Resident Evil 5 is a game set in Africa. It would follow, then, that many of the characters are African. This same logic would apply to a game set on Kashyyyk, home of Wookiees. One would expect to see many of Chewie's kin.
Yet because of Resident Evil 5's setting, we've been hearing a multitude of voices claiming that the game is racist. Most recently, via the Wall Street Journal.
The controversy stems from the fact that you play as white man, Chris Redfield, who is sent to several villages in Africa to investigate an odd virus that is affecting said villagers and turning them into zombies. ZOMBIES!?! Yes, zombies. And what do you do with zombies? Well, you certainly don't have tea with them due to their tendency to eat brains. More specifically, your brains. So, you kill them. You kill them any way you can. Be it with guns, knives, machetes, a Bic pen...anything. They're zombies after all and it's you or them.
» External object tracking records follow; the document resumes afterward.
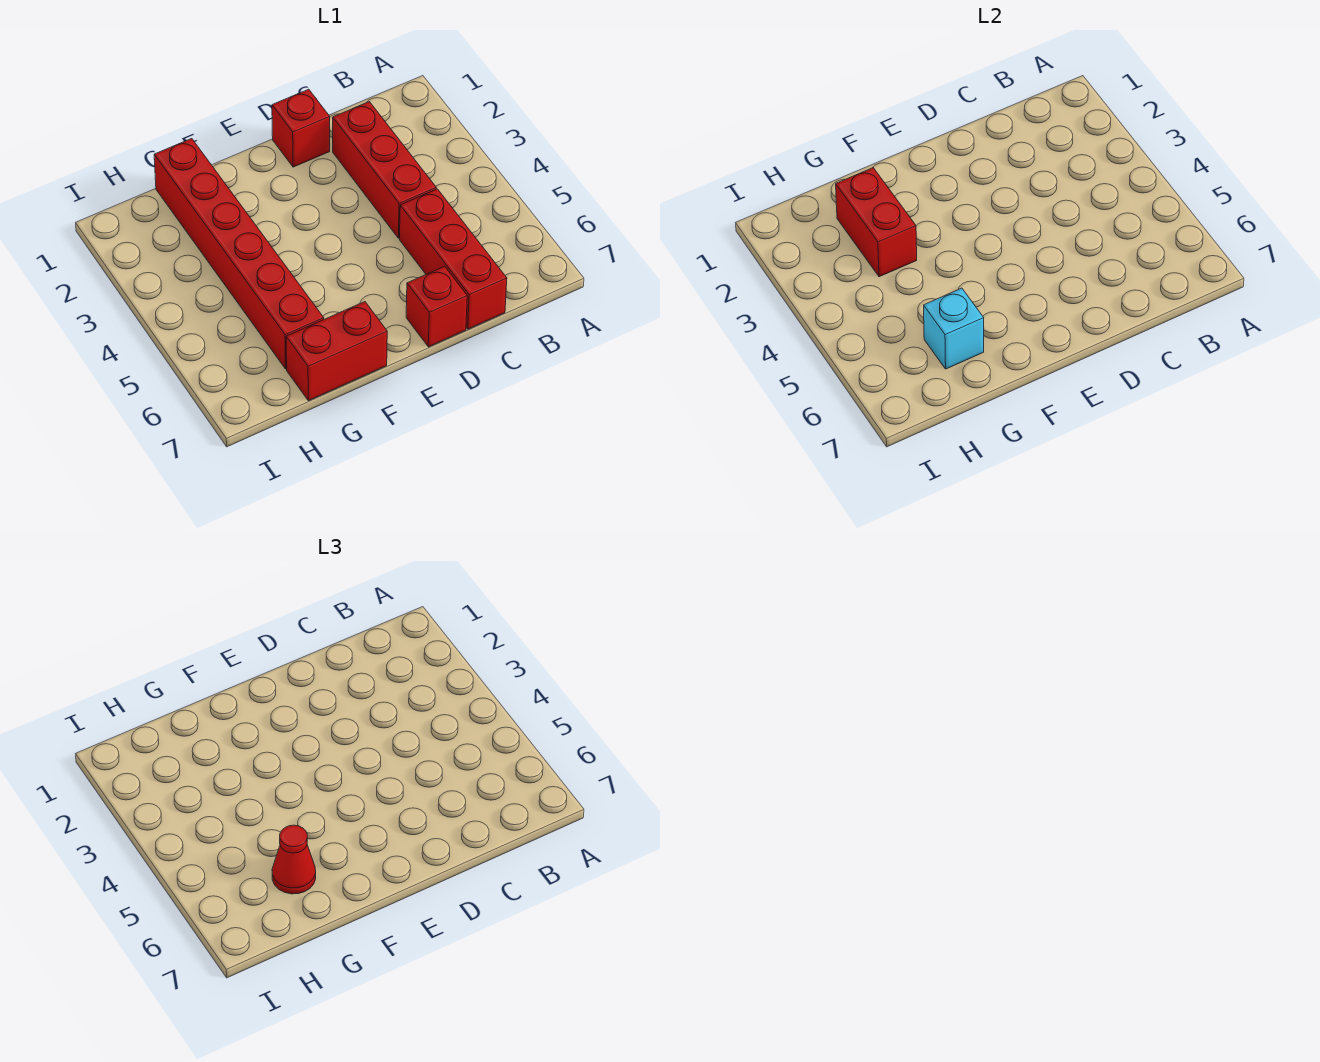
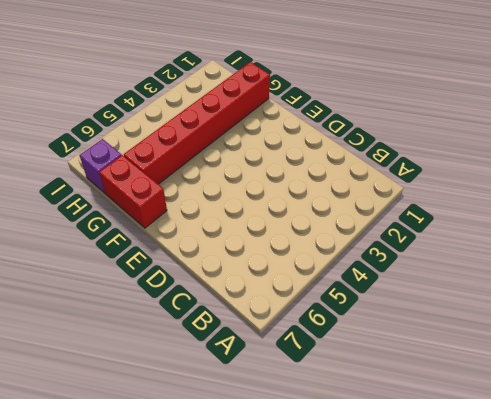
purple brick H7 level 1 -> none
none -> red brick C2:C4 level 1
none -> red brick C5:C7 level 1

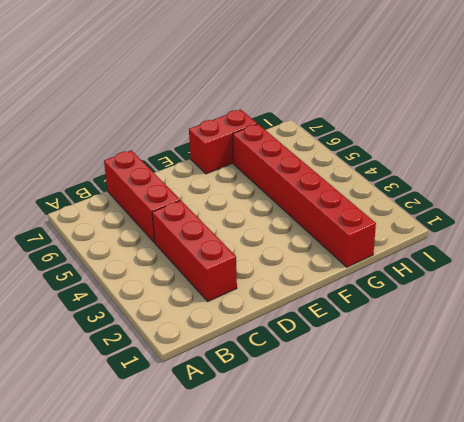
none -> red brick D1 level 1
none -> red brick D7 level 1

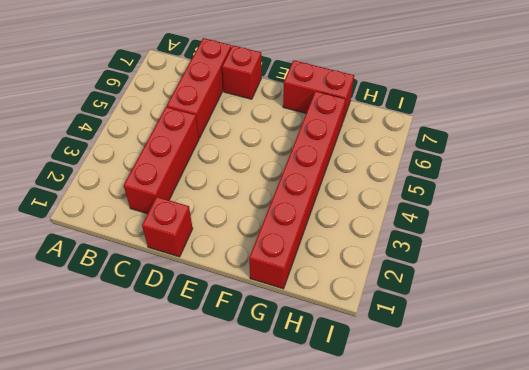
none -> red brick G2:G3 level 2
none -> cyan brick G6 level 2

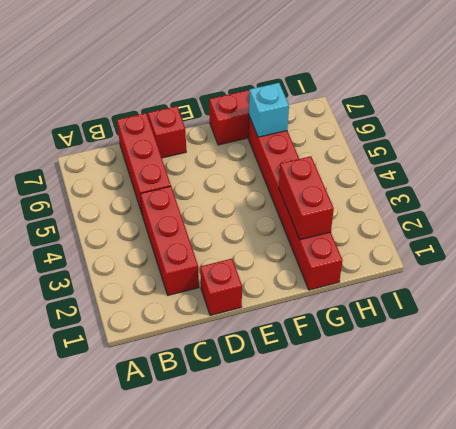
none -> red cone G6 level 3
Those stirring up this controversy, in an effort to get people to read their stories, like to frame the debate in this way: A white male hacking up poor African villagers with a machete. Or, as the WSJ says, "Critics contended that the imagery of a white man shooting black Africans evoked troubling memories of the age of Western colonialism." Going a tad further, "As a player, you are often forced to use a machete to hack your way through your attackers, using the same kind of weapons that were used in atrocities in places like Rwanda and the Congo over the last two decades."
Several points here. One, they are zombies. Their penchant for brains is the driving force behind their actions, not a desire to commit genocide against one another.
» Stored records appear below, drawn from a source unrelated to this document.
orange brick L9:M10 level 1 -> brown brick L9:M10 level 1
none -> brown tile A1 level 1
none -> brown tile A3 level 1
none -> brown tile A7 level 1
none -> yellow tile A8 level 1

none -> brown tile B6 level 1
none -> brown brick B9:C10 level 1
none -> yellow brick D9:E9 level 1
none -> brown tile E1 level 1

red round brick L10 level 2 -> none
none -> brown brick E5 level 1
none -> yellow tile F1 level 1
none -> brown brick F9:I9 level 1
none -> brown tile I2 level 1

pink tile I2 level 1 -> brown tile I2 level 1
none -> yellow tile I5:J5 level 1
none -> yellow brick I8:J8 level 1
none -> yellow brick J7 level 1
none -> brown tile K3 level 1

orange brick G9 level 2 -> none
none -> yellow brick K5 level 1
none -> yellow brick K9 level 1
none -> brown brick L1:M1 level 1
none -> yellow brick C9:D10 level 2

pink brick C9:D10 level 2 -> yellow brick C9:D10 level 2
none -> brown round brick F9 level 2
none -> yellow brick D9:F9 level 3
Two, if a zombie's race were such an issue why wasn't the press up in arms about Resident Evil 4's Spanish zombies? I mean, really, why is El Gordo and the bull run all that they care about?
Three, the game is not inherently racist. It was developed by Japanese programmers who do not have the finely tuned American racism radar that is incessantly blipping and bleeping in many of us. Now, granted, the calibration of that radar causes much consternation here in the States, but in Japan, well, they're just not tuned into it...there are no bogeys on their screen, to beat a dead metaphor.
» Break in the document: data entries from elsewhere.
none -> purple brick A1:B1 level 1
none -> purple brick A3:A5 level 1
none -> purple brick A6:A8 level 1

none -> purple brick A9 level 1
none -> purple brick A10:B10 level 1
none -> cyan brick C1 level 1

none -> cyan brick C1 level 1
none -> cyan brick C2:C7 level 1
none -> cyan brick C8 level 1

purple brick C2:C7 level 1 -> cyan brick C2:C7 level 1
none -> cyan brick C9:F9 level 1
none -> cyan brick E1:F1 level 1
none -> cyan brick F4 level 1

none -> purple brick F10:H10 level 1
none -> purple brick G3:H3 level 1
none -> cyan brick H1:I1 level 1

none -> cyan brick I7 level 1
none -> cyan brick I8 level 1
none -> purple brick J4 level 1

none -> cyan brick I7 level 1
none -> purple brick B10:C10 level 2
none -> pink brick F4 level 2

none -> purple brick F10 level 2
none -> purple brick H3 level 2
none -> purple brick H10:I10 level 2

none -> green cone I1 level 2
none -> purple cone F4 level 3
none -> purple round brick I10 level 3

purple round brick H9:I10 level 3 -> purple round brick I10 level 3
Therefore, the game is not racist, but people are. This same argument has been made in regard to violence in Grand Theft Auto games and I tend to agree with it. For the most part, you can complete GTA games without too much collateral damage. The media's favorite whipping posts in these games; the ability to beat up prostitutes after having sex with them or randomly shooting dozens of civilians in a Columbine-esque training ritual, are not necessary to beating the game. The player can choose how he or she wants to play the game. If the player sleeps with prostitutes, murders them, and then goes on a rampage, well, that's the player's issue, not the game's. So it is for the racism in RE5
Four, any reference to Colonialism, as in the WSJ article, will leave most Americans blank-faced and is simply an exercise in mental masturbation on the part of the authors eliciting RE5 racism. What are the appalling statistics we hear at least once a year on Dateline NBC? That 56% of Americans can't identify the US on a map. Well, good luck identifying Africa, much less a country in Africa. What? Africa isn't a country?. But back to Colonialism. You would be as likely to get an answer about Williamsburg as you would about Europe's glory days of resource stealing and religious conversion. Come to think of it, you'd be lucky to even get Williamsburg as an answer.
Five. Five is a lot like one. They're zombies and the game is set in Africa. Unless the plague only affects rich white people on Safari you'd expect that the zombies in the game would be "black Africans." Oh, and it's a game, not a mix tape featuring "Barack the Magic Negro." Now that's racist.